Certains s'attendaient initialement à une saison d'escalade plus calme cette année, compte-tenu de la situation sanitaire. Mais le gouvernement népalais a déjà délivré 338 permis d’ascension du toit du monde, soit presque autant que les années précédentes.
La menace du virus indien "double mutant"

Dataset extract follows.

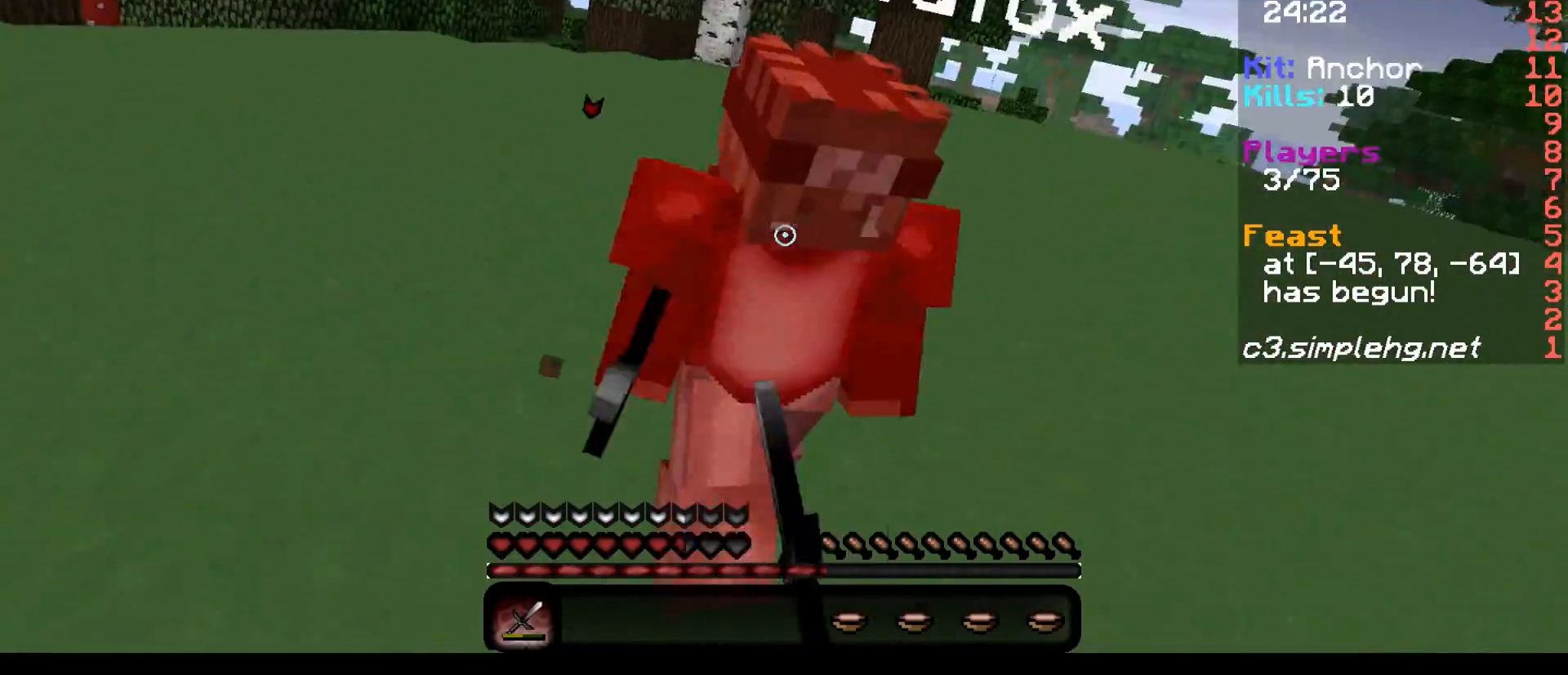
{"keys": [], "events": [[100, "w", "up"], [150, "a", "up"]]}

Côté prévention qu’en est-il ? Au camp de base, on constate que certains portent des masques, mais c’est loin d’être le cas de tous et en toutes situations. Quant aux protocoles de distanciation sociale, ils varient considérablement selon les agences d'expédition. Certaines imposent un isolement strict quand d'autres continuent plus ou moins comme si de rien n’était. "Le camp de base est aussi grand qu'en 2019, il n'y a aucune différence", raconte ainsi Noel Hann, alpiniste arrivé d'Irlande du Nord dont c’est la troisième expédition sur l’Everest. Tout lui semble « comme à l’habitude ».

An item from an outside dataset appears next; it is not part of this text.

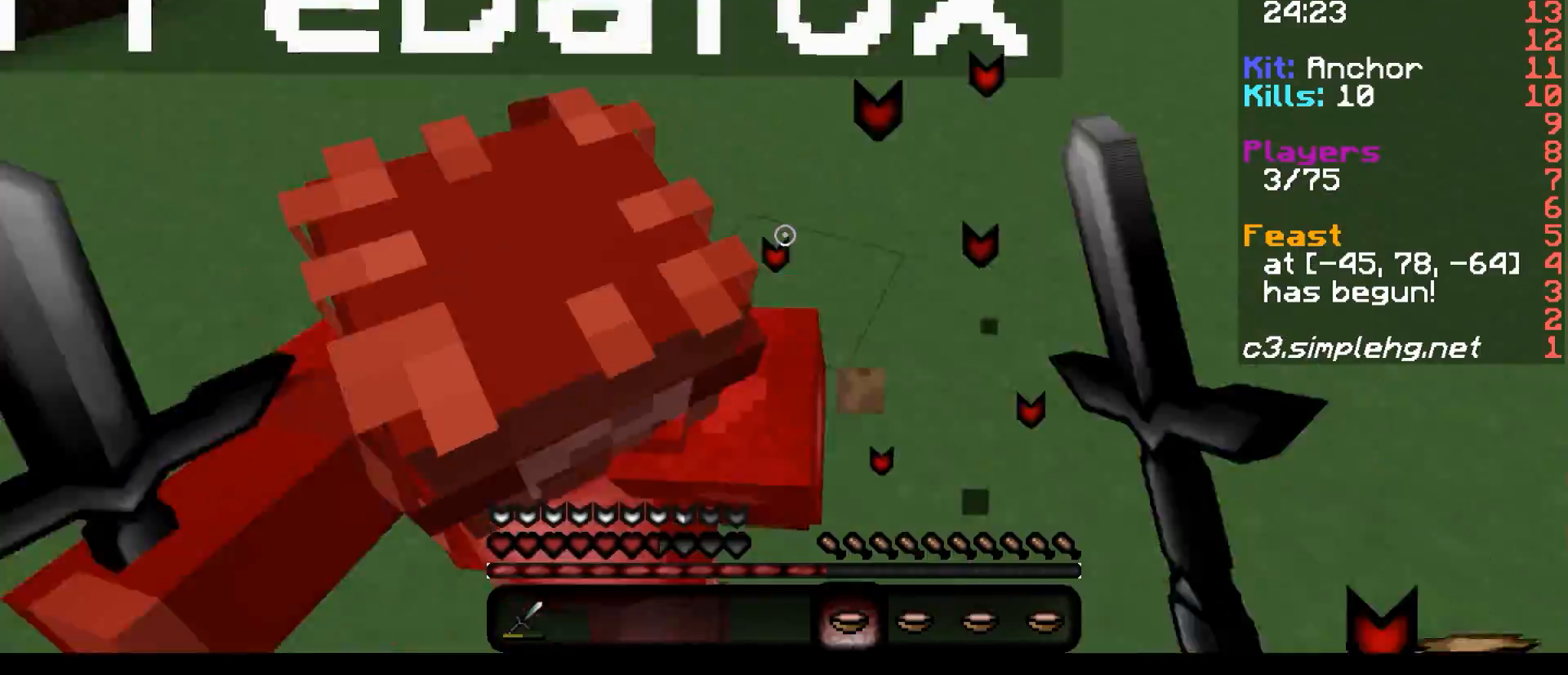
{"keys": [], "events": []}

Certes la plupart des visiteurs étrangers ont dû présenter un résultat négatif au test COVID à leur arrivée au Népal. Par ailleurs, le gouvernement exige une période de quarantaine et un second test négatif après l'arrivée, mais ces règles semblent relever largement du bon vouloir de chacun. De nombreuses personnes et agences d'expédition semblent les respecter, avec plus moins de sérieux. Une bonne partie des étrangers affirment avoir été vaccinés, ce qui apaise un peu les inquiétudes, mais la plupart des Sherpas, qui descendent de la montagne et se rendent à Katmandou plus fréquemment, n’ont pas eu accès, eux, aux vaccins.
Heureusement, le Népal a connu un taux d'infection par le COVID relativement faible depuis début janvier. À Katmandou, de nombreuses personnes portent des masques et la vie continue comme d'habitude. Cependant, les cas commencent à augmenter. Et surtout, on observe une montée en flèche du nombre de cas en Inde, où un nouveau virus extrêmement contagieux, dit « double mutant », commence à faire des ravages. Or le pays partage une frontière ouverte avec le Népal, ce qui est particulièrement inquiétant.
Pourtant, l'optimisme semble être ici de mise quant à la réussite de la saison d'alpinisme. Les médecins et les chefs d'expédition espèrent que le seul cas connu a été maîtrisé. Et en fin de compte, il semble, que pour de nombreux candidats au sommet, le coronavirus n'est jamais qu'un danger de plus sur une montagne notoirement dangereuse, comme le résume l’Irlandais Noel Hanna : "si je dois attraper le Covid, je l’attraperai. Comme tout, ça fait partie des risques. Ce n’est ni plus ni moins qu’un pari que vous acceptez de prendre".